# pls tell me ur experince about the patry program at Le Cordon Bleu Ottawa



## nausheen (Aug 16, 2011)

i am starting my basic patisserie program at Le cordon Bleu from Oct 12. anybody who has done this program pls tell me their experinces. i am getting mixed reviews from people about the program and now i am quite confused as if i did the correct decision or not. Anybody who has any knowledge about the course please let me know, about the course, teacher and assignments there.


----------



## arizonaone (Sep 30, 2011)

Hi Nausheen.

I had visited Le Cordon Bleu in Orlando for their Baking and Pastry program.  I was not very impressed for various reasons and did not get a "warm and fuzzy" feeling throughout my tour.  I guess the main reason was that when I arrived and sat down with the admissions rep the very first thing he asked was whether I had any outstanding student loans from other schools and if they were in default.  Guess money really IS their driving factor.

Anyway, I decided to further research other baking programs in my area and came across the Notter School of Pastry Arts.  Excellent program (also in Orlando) and I enrolled in their 24 week  European Baking and Pastry Arts program..  I had to go to back to the school today to complete paperwork and had the opportunity to speak with a baking and pastry student who was just about ready to graduate.  He told me that he had gone to Le Cordon Bleu - for 3 months.  During that time the school had showed him demo videos of Chef Notter (who owns, runs and teaches at his school).  He was so blown away that he left LCB immediately and enrolled at Notter.  He still carries loans from LCB but didn't care because as he put it - everything he was taught at LCB he could have learned from the internet and he learned more by watching the Cake Boss.

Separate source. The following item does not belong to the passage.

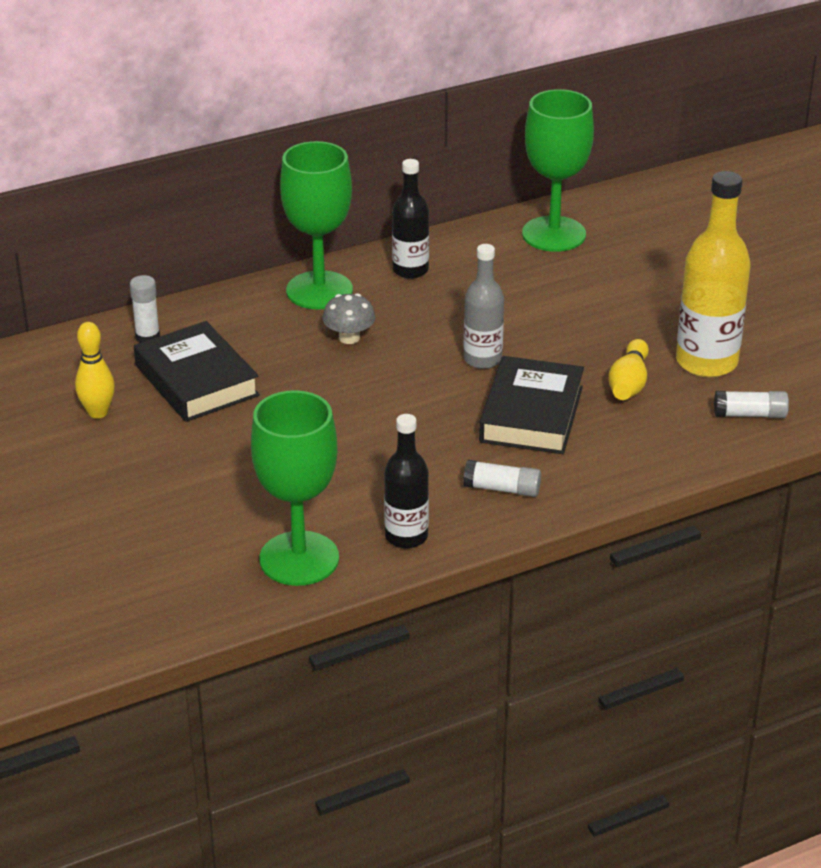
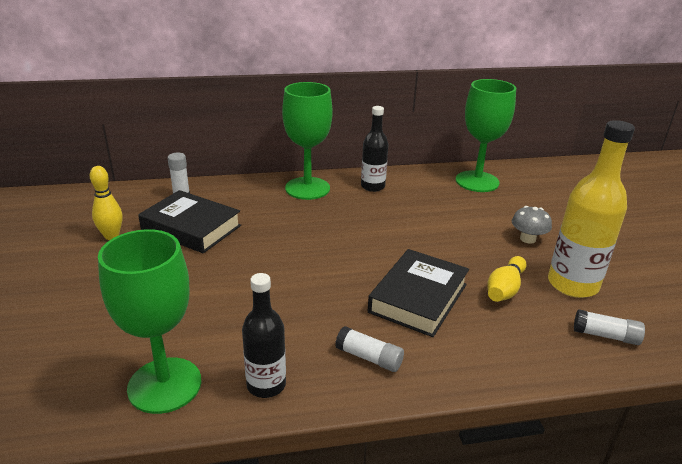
camera: 15 degrees right, 5 degrees down
(196, 381) = (191, 228): black book -> black book turned 45 degrees counterclockwise
(349, 337) = (310, 219): grey mushroom -> grey mushroom (527, 239)
(482, 359) = (397, 250): grey bottle -> none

He was less than impressed with LCB and said even if he did not find the Notter School he still would have left LCB.

BTW - while touring Notter I had the opportunity to meet and speak with Chef Notter as well as observe a class and him in action - designing chocolate.  Also, class sizes are small - no more than 16 students and usually there are less enrolled.

Don't know where you live but if you live in or near Orlando, I highly recommend visiting the school.

Hope this helps...............


----------



## baker boy100 (Jun 10, 2011)

BTW, LCB Orlando and LCB Ottawa are owned by two separate companies. LCB USA rents the name and the basic curriculum from the original LCB.


----------